Texte source:

┏━━

Julia Grignon
Julia Grignon est professeure à la faculté de droit de l’Université Laval et Chercheuse à l’Institut de Recherche Stratégique de l’Institut de l’École Militaire (IRSEM). Elle est spécialisée en droit international humanitaire et dirige Osons le DIH !, un développement de partenariat pour la promotion et le renforcement du droit international humanitaire. Elle est codirectrice de la Clinique de droit international pénal et humanitaire.
Consultez le profil complet de la professeure Grignon.
Jérôme Massé
Jérôme Massé est avocat et candidat à la maîtrise en droit international. Il est diplômé de l’Université Laval (LL.B., 2010) et de l’Université d’Ottawa (J.D., 2012).
Au cours des sessions d’hiver et d’été 2013, il a participé aux activités de la Clinique de droit international pénal et humanitaire en soutenant les travaux du Bureau du Président du Tribunal Spécial pour le Liban. Il continue son implication cette année en collaborant au Projet « Outils Juridiques » de la Cour pénale internationale.
Il a par ailleurs été sélectionné pour représenter la faculté de droit de l’Université Laval à l’édition 2014 du concours de droit international humanitaire Jean-Pictet.
En cette période où, dans la petite sphère humanitaire, les anniversaires et les célébrations se succèdent (12 août : 65 ans des Conventions de Genève, 22 août : 150 ans de la première Convention de Genève et de l’action humanitaire), aujourd’hui, 2 septembre 2014, Jean Pictet aurait eu cent ans.

┗━━

Série d'exercices:
**a.** Extrayez du texte sur Julia Grignon et Jérôme Massé le passage qui va de « Il a par ailleurs » jusqu'à « international humanitaire Jean-Pictet. ».
**b.** Selon le texte sur Julia Grignon et Jérôme Massé, dans quelle université Jérôme Massé a-t-il obtenu son J.D. en 2012 ?
**c.** Poursuivez le texte sur Julia Grignon et Jérôme Massé à la suite de sa dernière phrase.

Extrait des données:
┏━━

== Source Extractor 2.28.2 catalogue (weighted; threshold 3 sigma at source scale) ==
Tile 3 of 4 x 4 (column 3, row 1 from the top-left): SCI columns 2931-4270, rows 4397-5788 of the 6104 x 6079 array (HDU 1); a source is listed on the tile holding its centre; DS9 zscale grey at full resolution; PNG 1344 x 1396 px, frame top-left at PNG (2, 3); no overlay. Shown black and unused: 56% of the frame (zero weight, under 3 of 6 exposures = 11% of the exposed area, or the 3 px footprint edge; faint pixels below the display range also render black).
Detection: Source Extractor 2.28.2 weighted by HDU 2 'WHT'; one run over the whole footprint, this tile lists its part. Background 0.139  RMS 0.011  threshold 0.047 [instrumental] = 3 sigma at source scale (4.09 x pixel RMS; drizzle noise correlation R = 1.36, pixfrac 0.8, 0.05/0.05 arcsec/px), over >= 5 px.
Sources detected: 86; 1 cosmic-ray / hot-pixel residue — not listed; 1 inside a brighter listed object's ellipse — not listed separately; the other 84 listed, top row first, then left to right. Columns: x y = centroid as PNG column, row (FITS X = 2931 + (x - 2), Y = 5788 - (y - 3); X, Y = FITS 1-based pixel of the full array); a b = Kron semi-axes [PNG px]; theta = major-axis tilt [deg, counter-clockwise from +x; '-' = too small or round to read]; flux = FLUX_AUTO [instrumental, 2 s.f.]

┗━━

Réponses par exercice:
**a.**
Il a par ailleurs été sélectionné pour représenter la faculté de droit de l’Université Laval à l’édition 2014 du concours de droit international humanitaire Jean-Pictet.

**b.** À l'Université d'Ottawa.

**c.**
C’est l’occasion de commémorer un homme illustre, qui, comme aucun autre sans doute depuis Henry Dunant, a joué un rôle essentiel dans l’élaboration et le développement du droit international humanitaire contemporain.
L’homme
Comme un présage d’une vie qui sera consacrée au droit international humanitaire, Jean Pictet voit le jour à Genève, en Suisse, quelques semaines seulement après le début de la Première Guerre mondiale.
22 ans plus tard, formation juridique en poche (Université de Genève, promotion de 1935), il intègre le Comité International de la Croix-Rouge (CICR), en tant que secrétaire-juridique. Au sein de cette institution, il exercera par la suite les fonctions de Directeur (nommé en 1946), Directeur général (nommé en 1966), Président de la commission juridique (nommé en 1967) puis Vice-président (1971-1979), poste qu’il occupera d’ailleurs jusqu’à sa retraite.
Parallèlement à cet engagement de tous les jours au sein du CICR, Jean Pictet mène une activité académique importante, d’abord comme chargé de cours, puis comme professeur associé à la Faculté de droit de l'Université de Genève (1965-1979). À l’occasion, il enseigne également à l'Académie de droit international de La Haye et sous les auspices du Conseil de l'Europe à Strasbourg en plus de diriger l’Institut Henry-Dunant et de publier de nombreux ouvrages et articles.
Jean Pictet est décédé en 2002. Il avait 88 ans. Mais son œuvre est encore bien vivante aujourd’hui.
L’œuvre
Au cours des 42 ans qu’il passe au service du CICR, Jean Pictet met son expertise ainsi que ses qualités de juriste et de rédacteur à la disposition de cette institution pour laquelle il sera l’un des plus fidèle ambassadeur, participant activement à des conférences diplomatiques, à des groupes d'experts, à des réunions d'études, etc.
Au premier chef des faits saillants de cette carrière dévouée au droit international humanitaire figure sans nul doute l’élaboration des Conventions de Genève de 1949 puis des Protocoles additionnels de 1977 dont on lui attribue même parfois la paternité.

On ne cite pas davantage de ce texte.